Skip to content

Hierarchical attention mechanisms

Hierarchical attention networks encode documents (news articles, long texts) at multiple levels — word-level and sentence-level (or comment-level) — learning importance weights at each level. This allows the model to identify both informative words and salient sentences, producing interpretable document representations.

Structure:

  1. Word Encoder: Bidirectional RNN (LSTM or GRU) encodes word sequences within a sentence. Attention mechanism computes weights for each word, producing a sentence representation as the weighted sum of word embeddings.
  2. Sentence/Document Encoder: Bidirectional RNN encodes sentence representations. Attention weights over sentences identify which sentences are most important, producing a document representation.
  3. Co-attention variants: In multi-input settings (e.g., news + comments), sentence-comment co-attention can jointly compute importance across both modalities, capturing dependencies between news sentences and user feedback.

Advantages:

  • Interpretability: Attention weights surface which words and sentences drive the model's decision.
  • Multi-level representation: Captures linguistic structure at different granularities without manual feature engineering.
  • Scalability: RNN-based encoding is efficient for documents of varying length.

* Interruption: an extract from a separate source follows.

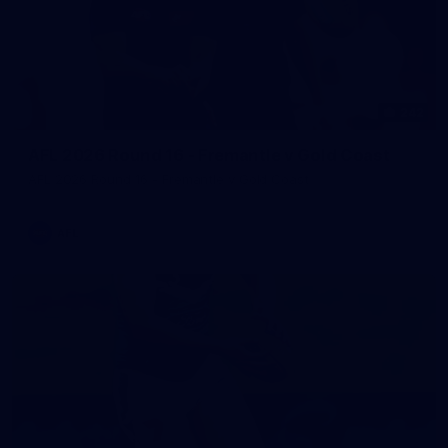
242
AFL 2026 Round 16 - Fremantle v Gold Coast
AFL 2026 Round 16 - Fremantle v Gold Coast
AFL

Applications in fake news detection:

  • Content-only: Hierarchical attention on news articles identifies check-worthy sentences and language patterns.
  • Multi-modal (content + comments): Co-attention reveals which sentences are questioned or verified by readers.

Key papers

  • Singhania et al. (2023) — 3HAN: A Deep Neural Network for Fake News Detection: Three-level hierarchical attention network with word, sentence, and headline-body levels. Special focus on headlines as a distinctive feature of fake news; headline-body attention captures the stance of headlines relative to article bodies. Uses supervised pre-training on headlines for better initialization. Achieves 96.77% accuracy on balanced dataset of ~41K articles; attention visualizations identify key words and sentences for human fact-checkers.
  • Shu et al. (2019) — dEFEND: Hierarchical attention + sentence-comment co-attention; co-attention component is critical to performance (18% F1 drop on GossipCop when removed).
  • Wang et al. (2018) — EANN: Early attention network for news headlines and images; visual and textual attention fusion.
  • Vo & Lee (2021) — Hierarchical Multi-head Attentive Network for Evidence-aware Fake News Detection: Proposes MAC which extends hierarchical attention to evidence-aware fact-checking with two levels: (1) multi-head word attention identifies important phrases in claims and evidence articles, (2) multi-head document attention weights evidence sources by relevance for claim credibility assessment. Demonstrates multi-head mechanisms at both levels improve upon single-head or single-level approaches.

Connections

  • Explainable detection heavily relies on hierarchical attention to surface which text spans explain the fake-news prediction.
  • Neural methods for fake news detection frequently use hierarchical attention as a core building block.
  • Multimodal detection extends hierarchical attention to align attention across text and images.